See Article 38 Section 2 and Article 54 of Normative Instruction 113/2020.
I’d suggest publishing an appendix listing more problems you believe you identified, as well as more evidence. Brevity is a virtue, but I suspect much of your potential impact lies with moving grantmaker money (and money that flows through charity recommenders) from charities that allegedly inflate their outcomes to those that don’t. Looking at Sinergia’s 2023 financials, over half came from Open Phil, and significant chunks came from other foundations. Less than 1% was from direct individual donations, although there were likely some passthrough-like donations recommended by individuals but attributed to organizations.
Your review of Sinergia is ~1000 words and takes about four minutes to read. That may be an ideal tradeoff between brevity and thoroughness for a potential three-to-four figure donor, but I think the balance is significantly different for a professional grantmaker considering a six-to-seven figure investment.
Thank you for your feedback, Jason. We may do this in the future, but at this time believe it is best not to.
In the first review we published, ACE admitted to 4 of the problems we identified, and denied 2 of them. These 2 denials were based on the claim that ACE had hidden evaluation criteria that we did not consider in our analysis. ACE’s claim means:
ACE gave the public incorrect formulas for calculating Achievement Quality Scores, and by extension, Normalized Achievement Scores and Cost-Effectiveness Scores.

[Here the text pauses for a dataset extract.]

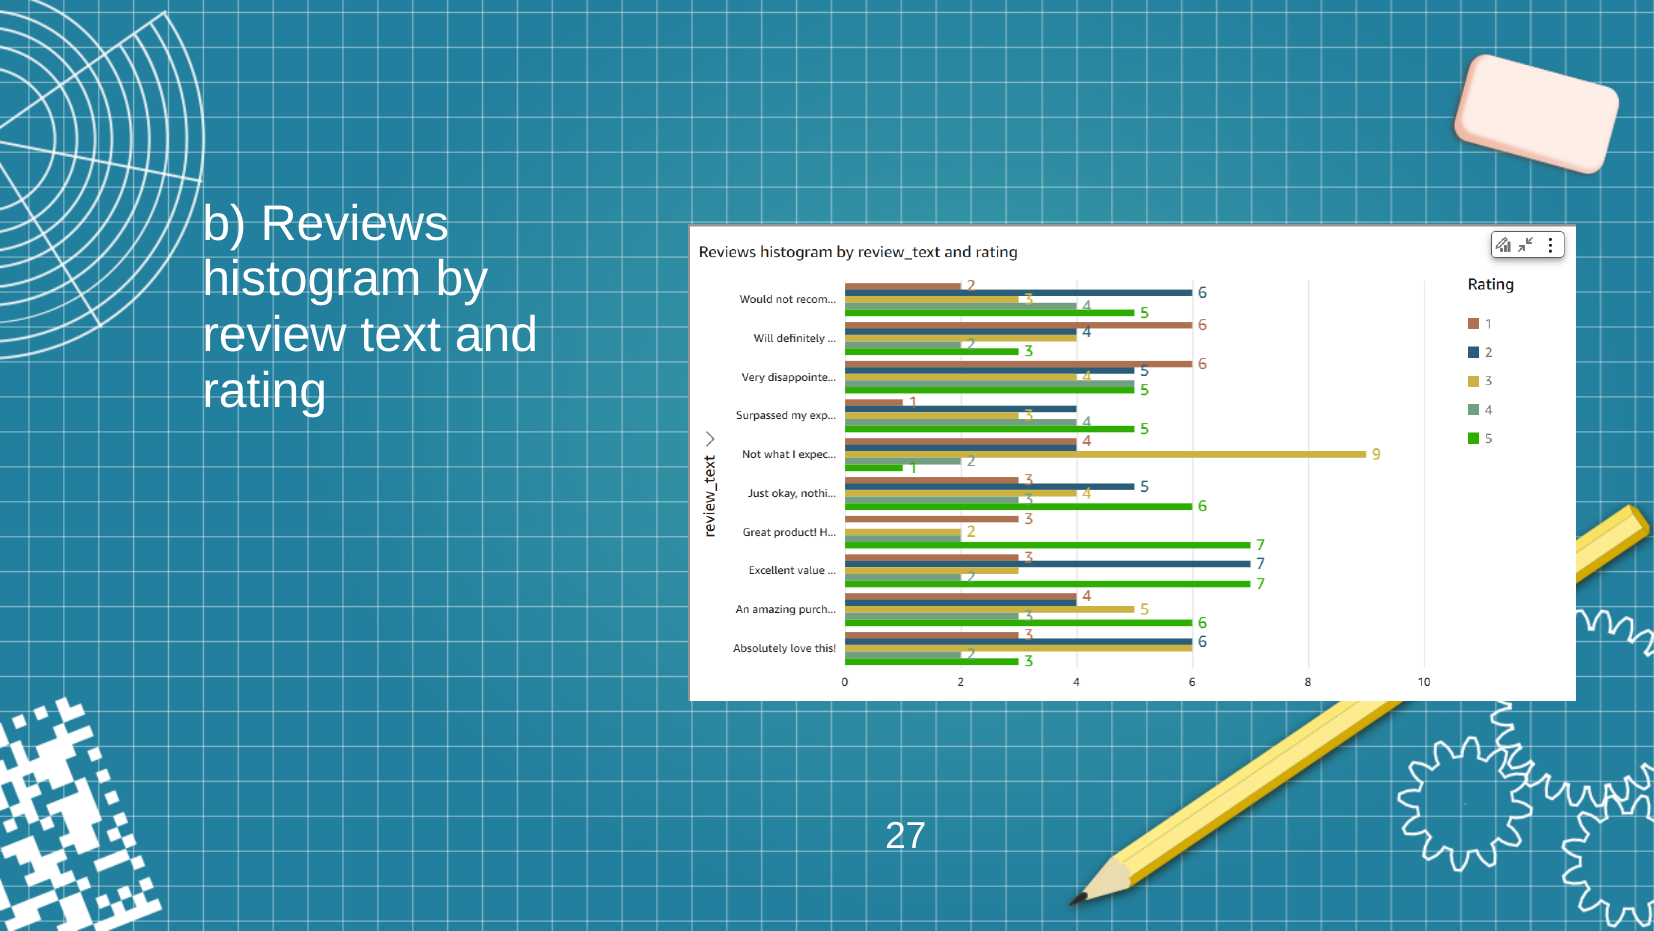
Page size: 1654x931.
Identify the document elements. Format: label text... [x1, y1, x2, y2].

text_box <number> [761, 806, 1051, 863]
picture [0, 0, 1654, 931]
text_box b) Reviews histogram by review text and rating [187, 187, 601, 751]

ACE chose to not reveal that these were the incorrect formulas until significant problems with their publicly disclosed formulas were raised.
Giving the public incorrect formulas isn’t just misleading, it’s making false claims. The formula for the circumference of a circle is C = 2 × π × r. If someone claims the formula is C = π × r, this is a false claim.

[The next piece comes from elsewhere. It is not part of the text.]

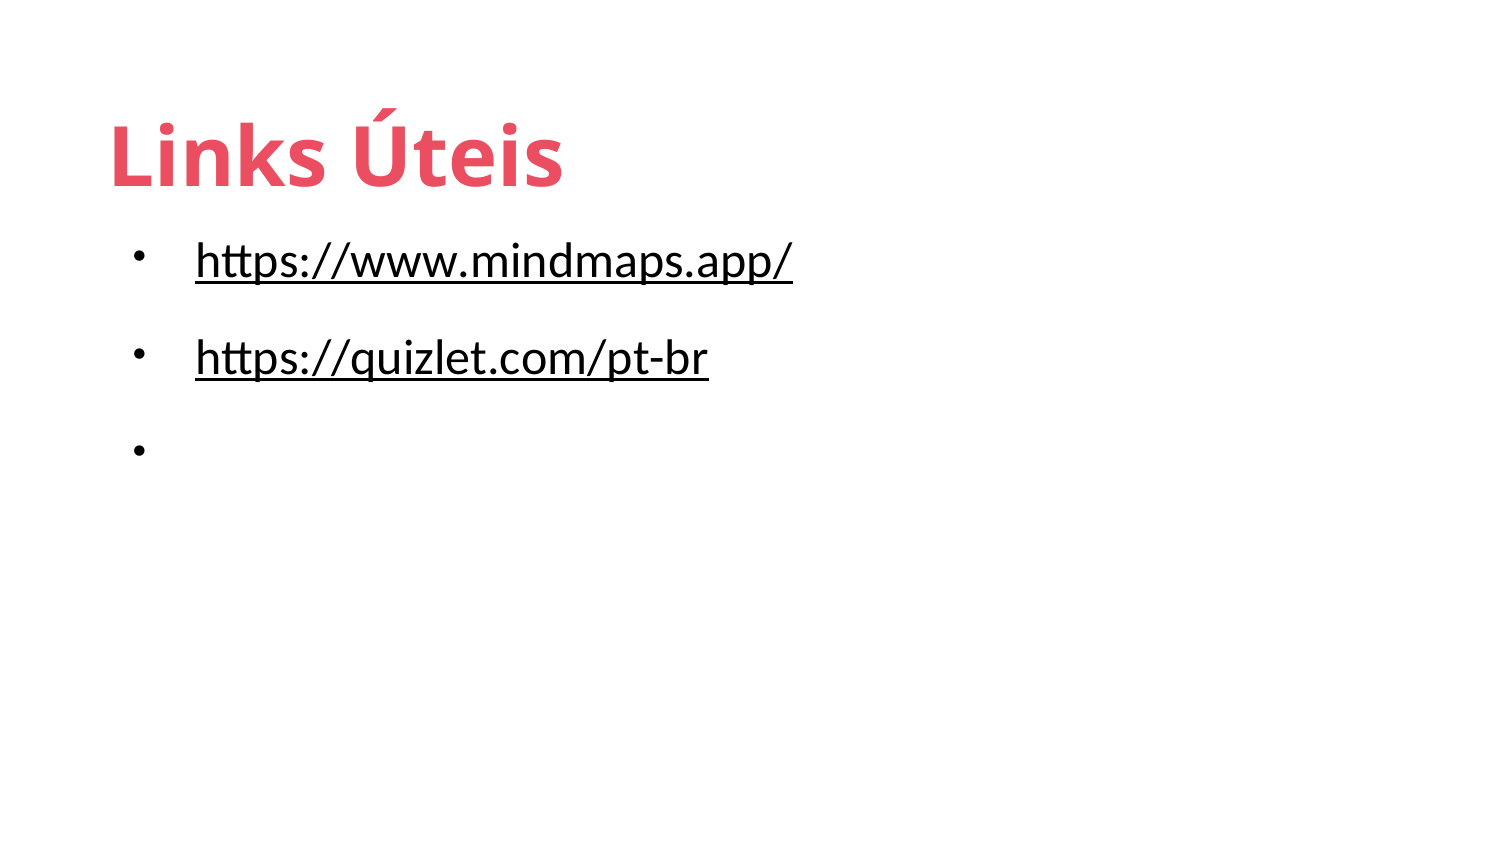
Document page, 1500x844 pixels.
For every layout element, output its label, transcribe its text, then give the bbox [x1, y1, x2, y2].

text_box https://www.mindmaps.app/ https://quizlet.com/pt-br [92, 213, 1408, 780]
text_box Links Úteis [92, 73, 1408, 213]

Additionally, the hidden evaluation criteria ACE has currently disclosed does not even fully address the 2 problems they denied. However, it is possible ACE has additional hidden evaluation criteria they could point to if anyone raised this issue. Unfortunately, there is no limit on how much alleged hidden information a charity could have, and it is impossible for us to determine if alleged hidden information is actually just fabricated evidence.
During the 90 days between ACE’s response to our critique and our Sinergia Review, zero people (other than ourselves) made a comment or a post pointing out any of these issues with ACE’s response. Instead, ACE’s response was upvoted, and we were criticized on our Sinergia Review for not pre-disclosing our critiques with charities. We suspect the criticism was harsher because ACE denied 2 of the problems in our first review as described above.
We would like to avoid these issues coming up again should Sinergia/ACE decide to respond. Thus, at this time we believe it is best to not disclose every problem we are currently aware of. This way if Sinergia/ACE wants to dispute anything on the basis of hidden evaluation criteria, it will have to properly address all of the undisclosed problems we are aware of. This makes it less likely for the excuse of hidden evaluation criteria to work.